The RAID is allowed to lose data on power loss. It is also allowed to ignore parity during reads, even if it’s still checking for consistency – thus reads do *not* get verified during the background check (this is beyond the guarantees made by a RAID system, which are all about protecting your data from a drive failure, not a system failure).

The guarantee is that the only time you can read corrupt data is immediately after a power failure; you are supposed to replay journals, or otherwise validate your data, to ensure that the corruption hasn’t damaged your data. If parity is damaged, *and* the background check does not reach the damaged parity before a drive failure (assuming the drive with the damaged parity block is not the drive that fails), you read correct data (and thus don’t correct it from the journal), but later see it corrupted when the data block is rebuilt from parity.

> you want to do the parity check in the background while the machine is back in service in many cases

In that case, you have to verify every read you do until the background check is complete.
But isn’t this supposed to be caught by replaying journals?

> within the guarantees of the RAID system.

I thought you just said a RAID was allowed to lose data on power loss?

When you’ve had an unexpected power fail event (whether we’re talking loss of system power without NVRAM cache, or NVRAM battery failure), the RAID is permitted to corrupt data; a *good* RAID implementation guarantees that it will only corrupt areas that have been written to in the last n seconds, for some (documented) value of n. For example, if my disks guarantee that a write has completed when the drive returns completed to a write command (and not that the write has been cached), the RAID may guarantee that only the last 8MB of writes are at-risk, assuming that the data has not been synced to disk (e.g. by fsync).

Higher levels of software build on these guarantees to avoid data loss, and do things like journalling writes (or BSD-style soft updates), to ensure that once the filesystem claims something’s on disk, it’s safe.

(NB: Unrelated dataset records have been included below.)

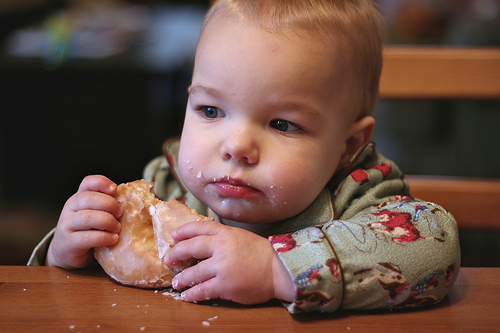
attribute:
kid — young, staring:
[40, 2, 463, 317]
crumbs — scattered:
[110, 289, 214, 330]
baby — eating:
[118, 21, 442, 271]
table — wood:
[0, 265, 500, 330]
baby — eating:
[48, 30, 449, 312]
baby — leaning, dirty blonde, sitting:
[27, 0, 461, 315]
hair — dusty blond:
[193, 1, 384, 118]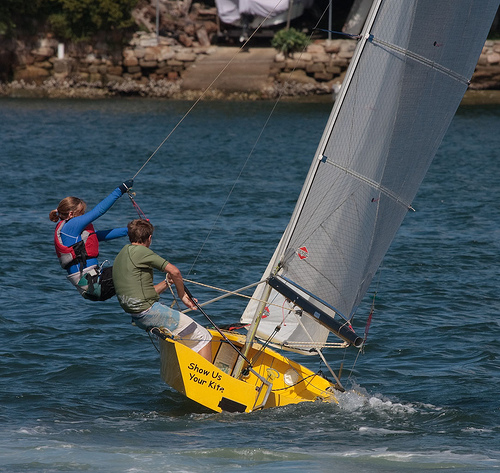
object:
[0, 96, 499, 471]
pond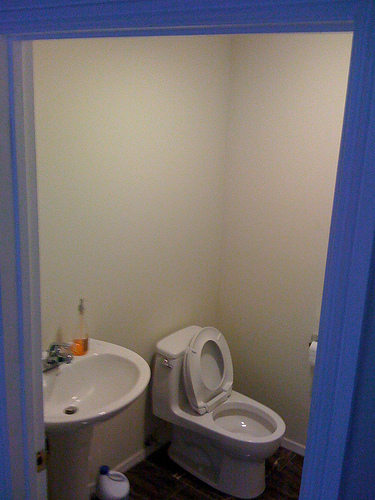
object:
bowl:
[211, 396, 277, 441]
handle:
[47, 334, 73, 358]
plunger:
[160, 365, 171, 372]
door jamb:
[33, 441, 48, 474]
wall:
[4, 0, 369, 497]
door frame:
[0, 2, 375, 500]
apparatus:
[156, 347, 175, 373]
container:
[71, 294, 89, 356]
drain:
[62, 403, 79, 414]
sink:
[38, 337, 151, 499]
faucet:
[39, 342, 73, 366]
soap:
[73, 333, 88, 354]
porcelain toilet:
[152, 322, 286, 500]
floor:
[282, 453, 307, 497]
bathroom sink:
[39, 335, 148, 498]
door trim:
[0, 4, 31, 85]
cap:
[97, 462, 110, 476]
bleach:
[91, 464, 132, 500]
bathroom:
[0, 0, 375, 500]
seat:
[187, 323, 235, 415]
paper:
[308, 340, 317, 370]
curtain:
[296, 8, 362, 498]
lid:
[181, 327, 235, 414]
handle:
[161, 359, 173, 370]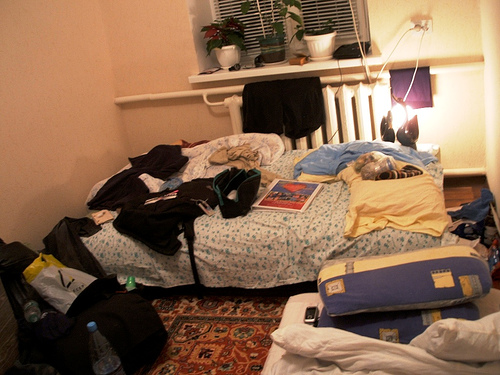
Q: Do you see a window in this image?
A: Yes, there is a window.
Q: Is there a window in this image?
A: Yes, there is a window.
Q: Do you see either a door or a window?
A: Yes, there is a window.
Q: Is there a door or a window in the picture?
A: Yes, there is a window.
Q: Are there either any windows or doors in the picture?
A: Yes, there is a window.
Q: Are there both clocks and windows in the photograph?
A: No, there is a window but no clocks.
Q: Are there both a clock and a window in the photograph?
A: No, there is a window but no clocks.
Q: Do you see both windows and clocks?
A: No, there is a window but no clocks.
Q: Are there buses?
A: No, there are no buses.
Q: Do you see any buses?
A: No, there are no buses.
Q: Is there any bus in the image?
A: No, there are no buses.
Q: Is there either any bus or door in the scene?
A: No, there are no buses or doors.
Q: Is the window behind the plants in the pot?
A: Yes, the window is behind the plants.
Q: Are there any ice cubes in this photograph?
A: No, there are no ice cubes.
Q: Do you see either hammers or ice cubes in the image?
A: No, there are no ice cubes or hammers.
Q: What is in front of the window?
A: The plants are in front of the window.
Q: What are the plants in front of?
A: The plants are in front of the window.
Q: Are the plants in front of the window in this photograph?
A: Yes, the plants are in front of the window.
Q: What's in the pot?
A: The plants are in the pot.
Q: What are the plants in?
A: The plants are in the pot.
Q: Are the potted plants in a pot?
A: Yes, the plants are in a pot.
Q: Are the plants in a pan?
A: No, the plants are in a pot.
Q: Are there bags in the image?
A: Yes, there is a bag.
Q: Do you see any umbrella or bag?
A: Yes, there is a bag.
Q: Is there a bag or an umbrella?
A: Yes, there is a bag.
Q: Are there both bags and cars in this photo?
A: No, there is a bag but no cars.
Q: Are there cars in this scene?
A: No, there are no cars.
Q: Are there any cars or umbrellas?
A: No, there are no cars or umbrellas.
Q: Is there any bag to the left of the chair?
A: Yes, there is a bag to the left of the chair.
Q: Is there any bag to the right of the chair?
A: No, the bag is to the left of the chair.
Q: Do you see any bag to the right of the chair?
A: No, the bag is to the left of the chair.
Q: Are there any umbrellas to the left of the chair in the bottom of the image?
A: No, there is a bag to the left of the chair.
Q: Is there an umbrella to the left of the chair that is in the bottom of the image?
A: No, there is a bag to the left of the chair.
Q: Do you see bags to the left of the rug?
A: Yes, there is a bag to the left of the rug.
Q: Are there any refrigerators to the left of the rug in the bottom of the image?
A: No, there is a bag to the left of the rug.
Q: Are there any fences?
A: No, there are no fences.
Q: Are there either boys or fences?
A: No, there are no fences or boys.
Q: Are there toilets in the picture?
A: No, there are no toilets.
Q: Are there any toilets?
A: No, there are no toilets.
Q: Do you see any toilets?
A: No, there are no toilets.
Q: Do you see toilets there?
A: No, there are no toilets.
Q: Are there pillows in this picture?
A: Yes, there is a pillow.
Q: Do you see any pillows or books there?
A: Yes, there is a pillow.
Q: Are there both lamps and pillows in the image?
A: Yes, there are both a pillow and a lamp.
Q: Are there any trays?
A: No, there are no trays.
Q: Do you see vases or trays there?
A: No, there are no trays or vases.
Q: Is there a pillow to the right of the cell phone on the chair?
A: Yes, there is a pillow to the right of the cellphone.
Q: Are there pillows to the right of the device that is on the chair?
A: Yes, there is a pillow to the right of the cellphone.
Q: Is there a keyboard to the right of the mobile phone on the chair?
A: No, there is a pillow to the right of the mobile phone.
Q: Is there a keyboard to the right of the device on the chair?
A: No, there is a pillow to the right of the mobile phone.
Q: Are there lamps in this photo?
A: Yes, there is a lamp.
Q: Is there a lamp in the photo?
A: Yes, there is a lamp.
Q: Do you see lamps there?
A: Yes, there is a lamp.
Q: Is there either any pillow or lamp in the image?
A: Yes, there is a lamp.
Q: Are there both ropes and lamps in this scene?
A: No, there is a lamp but no ropes.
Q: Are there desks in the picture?
A: No, there are no desks.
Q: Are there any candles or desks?
A: No, there are no desks or candles.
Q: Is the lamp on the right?
A: Yes, the lamp is on the right of the image.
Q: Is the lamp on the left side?
A: No, the lamp is on the right of the image.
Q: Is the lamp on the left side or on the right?
A: The lamp is on the right of the image.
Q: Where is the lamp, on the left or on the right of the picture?
A: The lamp is on the right of the image.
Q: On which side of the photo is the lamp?
A: The lamp is on the right of the image.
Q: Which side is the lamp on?
A: The lamp is on the right of the image.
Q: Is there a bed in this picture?
A: Yes, there is a bed.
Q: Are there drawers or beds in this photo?
A: Yes, there is a bed.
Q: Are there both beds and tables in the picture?
A: No, there is a bed but no tables.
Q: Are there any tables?
A: No, there are no tables.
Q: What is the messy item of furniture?
A: The piece of furniture is a bed.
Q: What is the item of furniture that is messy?
A: The piece of furniture is a bed.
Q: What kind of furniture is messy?
A: The furniture is a bed.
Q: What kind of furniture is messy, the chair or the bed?
A: The bed is messy.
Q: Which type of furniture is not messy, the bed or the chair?
A: The chair is not messy.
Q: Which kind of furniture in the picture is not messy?
A: The furniture is a chair.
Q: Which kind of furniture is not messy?
A: The furniture is a chair.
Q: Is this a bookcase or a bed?
A: This is a bed.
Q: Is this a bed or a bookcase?
A: This is a bed.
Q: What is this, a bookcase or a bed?
A: This is a bed.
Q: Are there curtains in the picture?
A: No, there are no curtains.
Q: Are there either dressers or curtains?
A: No, there are no curtains or dressers.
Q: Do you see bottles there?
A: Yes, there is a bottle.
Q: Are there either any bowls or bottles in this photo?
A: Yes, there is a bottle.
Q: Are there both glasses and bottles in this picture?
A: No, there is a bottle but no glasses.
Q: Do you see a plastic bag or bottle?
A: Yes, there is a plastic bottle.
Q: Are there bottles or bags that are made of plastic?
A: Yes, the bottle is made of plastic.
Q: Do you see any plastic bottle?
A: Yes, there is a bottle that is made of plastic.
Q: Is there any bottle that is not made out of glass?
A: Yes, there is a bottle that is made of plastic.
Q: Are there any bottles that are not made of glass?
A: Yes, there is a bottle that is made of plastic.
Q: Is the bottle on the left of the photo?
A: Yes, the bottle is on the left of the image.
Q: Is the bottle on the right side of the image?
A: No, the bottle is on the left of the image.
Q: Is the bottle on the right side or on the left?
A: The bottle is on the left of the image.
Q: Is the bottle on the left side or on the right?
A: The bottle is on the left of the image.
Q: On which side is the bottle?
A: The bottle is on the left of the image.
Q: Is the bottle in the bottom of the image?
A: Yes, the bottle is in the bottom of the image.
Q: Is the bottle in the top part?
A: No, the bottle is in the bottom of the image.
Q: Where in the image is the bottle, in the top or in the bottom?
A: The bottle is in the bottom of the image.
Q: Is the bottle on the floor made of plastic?
A: Yes, the bottle is made of plastic.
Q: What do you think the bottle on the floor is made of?
A: The bottle is made of plastic.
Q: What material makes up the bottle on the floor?
A: The bottle is made of plastic.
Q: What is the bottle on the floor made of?
A: The bottle is made of plastic.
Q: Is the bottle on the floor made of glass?
A: No, the bottle is made of plastic.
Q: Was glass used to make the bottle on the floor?
A: No, the bottle is made of plastic.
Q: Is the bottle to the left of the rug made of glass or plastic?
A: The bottle is made of plastic.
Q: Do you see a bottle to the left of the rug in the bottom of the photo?
A: Yes, there is a bottle to the left of the rug.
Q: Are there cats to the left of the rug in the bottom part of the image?
A: No, there is a bottle to the left of the rug.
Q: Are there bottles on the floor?
A: Yes, there is a bottle on the floor.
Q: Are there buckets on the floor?
A: No, there is a bottle on the floor.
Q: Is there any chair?
A: Yes, there is a chair.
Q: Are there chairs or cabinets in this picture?
A: Yes, there is a chair.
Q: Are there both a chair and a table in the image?
A: No, there is a chair but no tables.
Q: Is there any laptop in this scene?
A: No, there are no laptops.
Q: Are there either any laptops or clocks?
A: No, there are no laptops or clocks.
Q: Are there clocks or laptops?
A: No, there are no laptops or clocks.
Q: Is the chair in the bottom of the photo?
A: Yes, the chair is in the bottom of the image.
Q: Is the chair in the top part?
A: No, the chair is in the bottom of the image.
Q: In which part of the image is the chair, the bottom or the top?
A: The chair is in the bottom of the image.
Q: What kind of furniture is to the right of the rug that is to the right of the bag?
A: The piece of furniture is a chair.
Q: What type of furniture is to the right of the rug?
A: The piece of furniture is a chair.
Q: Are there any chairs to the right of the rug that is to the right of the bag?
A: Yes, there is a chair to the right of the rug.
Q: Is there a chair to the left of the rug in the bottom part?
A: No, the chair is to the right of the rug.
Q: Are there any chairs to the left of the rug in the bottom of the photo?
A: No, the chair is to the right of the rug.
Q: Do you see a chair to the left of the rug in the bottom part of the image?
A: No, the chair is to the right of the rug.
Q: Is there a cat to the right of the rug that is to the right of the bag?
A: No, there is a chair to the right of the rug.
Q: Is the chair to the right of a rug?
A: Yes, the chair is to the right of a rug.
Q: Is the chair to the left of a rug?
A: No, the chair is to the right of a rug.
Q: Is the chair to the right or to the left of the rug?
A: The chair is to the right of the rug.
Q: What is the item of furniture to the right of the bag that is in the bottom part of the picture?
A: The piece of furniture is a chair.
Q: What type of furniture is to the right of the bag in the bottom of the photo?
A: The piece of furniture is a chair.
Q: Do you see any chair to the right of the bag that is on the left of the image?
A: Yes, there is a chair to the right of the bag.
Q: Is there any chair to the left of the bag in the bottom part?
A: No, the chair is to the right of the bag.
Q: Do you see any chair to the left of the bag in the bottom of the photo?
A: No, the chair is to the right of the bag.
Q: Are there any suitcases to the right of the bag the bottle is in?
A: No, there is a chair to the right of the bag.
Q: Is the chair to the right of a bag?
A: Yes, the chair is to the right of a bag.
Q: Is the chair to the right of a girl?
A: No, the chair is to the right of a bag.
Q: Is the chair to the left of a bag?
A: No, the chair is to the right of a bag.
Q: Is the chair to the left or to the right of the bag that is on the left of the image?
A: The chair is to the right of the bag.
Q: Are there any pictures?
A: No, there are no pictures.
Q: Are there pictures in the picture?
A: No, there are no pictures.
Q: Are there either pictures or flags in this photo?
A: No, there are no pictures or flags.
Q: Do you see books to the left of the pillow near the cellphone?
A: Yes, there is a book to the left of the pillow.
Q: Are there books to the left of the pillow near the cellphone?
A: Yes, there is a book to the left of the pillow.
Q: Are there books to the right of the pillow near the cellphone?
A: No, the book is to the left of the pillow.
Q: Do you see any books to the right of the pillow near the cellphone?
A: No, the book is to the left of the pillow.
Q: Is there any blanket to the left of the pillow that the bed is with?
A: No, there is a book to the left of the pillow.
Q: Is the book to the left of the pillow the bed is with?
A: Yes, the book is to the left of the pillow.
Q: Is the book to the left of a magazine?
A: No, the book is to the left of the pillow.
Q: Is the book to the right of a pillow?
A: No, the book is to the left of a pillow.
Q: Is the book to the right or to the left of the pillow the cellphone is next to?
A: The book is to the left of the pillow.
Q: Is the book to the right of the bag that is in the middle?
A: Yes, the book is to the right of the bag.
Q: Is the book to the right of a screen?
A: No, the book is to the right of the bag.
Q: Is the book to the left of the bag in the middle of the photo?
A: No, the book is to the right of the bag.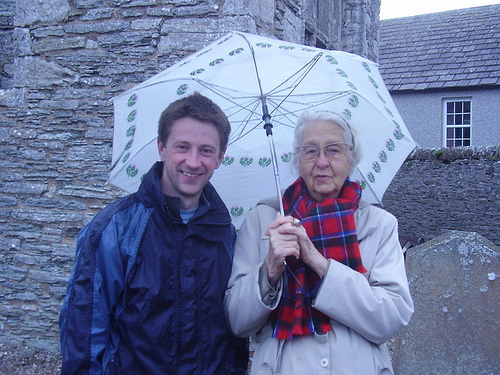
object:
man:
[58, 90, 251, 375]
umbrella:
[104, 30, 418, 233]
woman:
[230, 104, 413, 373]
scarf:
[268, 176, 367, 340]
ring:
[293, 218, 302, 226]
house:
[376, 2, 499, 154]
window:
[440, 96, 473, 147]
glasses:
[297, 141, 348, 162]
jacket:
[221, 189, 416, 374]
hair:
[293, 108, 362, 172]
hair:
[155, 90, 231, 154]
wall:
[380, 227, 499, 374]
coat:
[58, 162, 252, 374]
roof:
[376, 3, 499, 93]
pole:
[260, 98, 285, 226]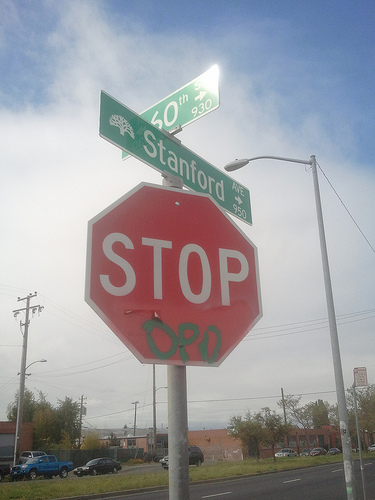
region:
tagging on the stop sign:
[147, 318, 225, 361]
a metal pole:
[163, 374, 202, 496]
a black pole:
[74, 458, 122, 475]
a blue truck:
[17, 456, 71, 474]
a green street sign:
[109, 135, 234, 180]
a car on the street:
[270, 445, 301, 456]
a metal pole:
[309, 174, 332, 250]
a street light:
[224, 160, 252, 172]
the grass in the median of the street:
[215, 459, 255, 472]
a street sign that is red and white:
[350, 366, 369, 386]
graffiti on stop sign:
[148, 311, 234, 360]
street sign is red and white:
[123, 204, 261, 354]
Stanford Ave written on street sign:
[155, 124, 232, 185]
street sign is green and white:
[123, 125, 290, 206]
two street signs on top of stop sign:
[92, 66, 255, 182]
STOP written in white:
[117, 231, 231, 329]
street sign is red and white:
[350, 362, 373, 396]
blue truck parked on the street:
[10, 443, 77, 476]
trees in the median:
[242, 417, 295, 465]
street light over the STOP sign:
[221, 119, 332, 220]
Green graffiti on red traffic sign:
[143, 309, 226, 363]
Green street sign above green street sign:
[122, 62, 220, 161]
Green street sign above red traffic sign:
[99, 83, 252, 223]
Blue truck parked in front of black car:
[10, 451, 74, 480]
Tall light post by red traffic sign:
[223, 149, 360, 498]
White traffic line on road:
[281, 475, 302, 483]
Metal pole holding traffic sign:
[160, 172, 189, 499]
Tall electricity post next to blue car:
[9, 287, 47, 473]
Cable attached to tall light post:
[314, 159, 374, 256]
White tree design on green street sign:
[105, 111, 137, 145]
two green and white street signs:
[90, 45, 283, 196]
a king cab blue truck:
[2, 448, 72, 488]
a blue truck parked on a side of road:
[11, 451, 79, 483]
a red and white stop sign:
[83, 201, 281, 312]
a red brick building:
[204, 421, 343, 467]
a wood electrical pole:
[4, 287, 43, 454]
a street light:
[0, 350, 57, 375]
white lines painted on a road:
[200, 464, 339, 498]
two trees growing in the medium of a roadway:
[218, 409, 304, 484]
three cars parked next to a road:
[21, 437, 199, 482]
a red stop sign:
[83, 184, 262, 366]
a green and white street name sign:
[95, 86, 249, 222]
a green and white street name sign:
[120, 61, 220, 157]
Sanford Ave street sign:
[96, 89, 251, 225]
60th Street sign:
[122, 65, 220, 159]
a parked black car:
[75, 457, 121, 476]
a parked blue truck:
[7, 454, 73, 479]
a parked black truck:
[159, 446, 202, 465]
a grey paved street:
[96, 450, 371, 496]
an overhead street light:
[223, 150, 363, 497]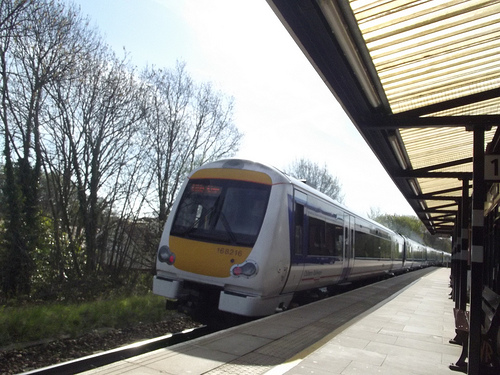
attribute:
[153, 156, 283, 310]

In turn, application software like databases or mail servers ensures that it stays within these guarantees, and can do things like replaying journals to ensure that the data is correct, or at least consistent with claims made to the outside world (e.g. a mail server doesn’t give a 200 OK response to incoming mail until it’s confident that the mail is safely stored – fsync is often used on UNIX-likes).

Parity corruption just means that one disk failed to write all its blocks before power loss, and in this case it happened to be the disk writing parity, not the disk writing data. The trouble with insisting on a complete parity check before you bring the machine back up is that it’s slow; you want to do the parity check in the background while the machine is back in service in many cases (e.g. an outgoing SMTP server, where the RAID stores the outgoing queue), to reduce downtime to a minimum. If you don’t catch the faulty parity before a data drive fails, you risk losing data that you thought was safe, within the guarantees of the RAID system.

> The trouble with the situation where the parity is corrupt but not the data is that my data check after power loss shows that I’m A-OK.

What exactly does that check do? After power loss you should do a complete parity check.
And how did the parity get corrupt (while the data remained intact)?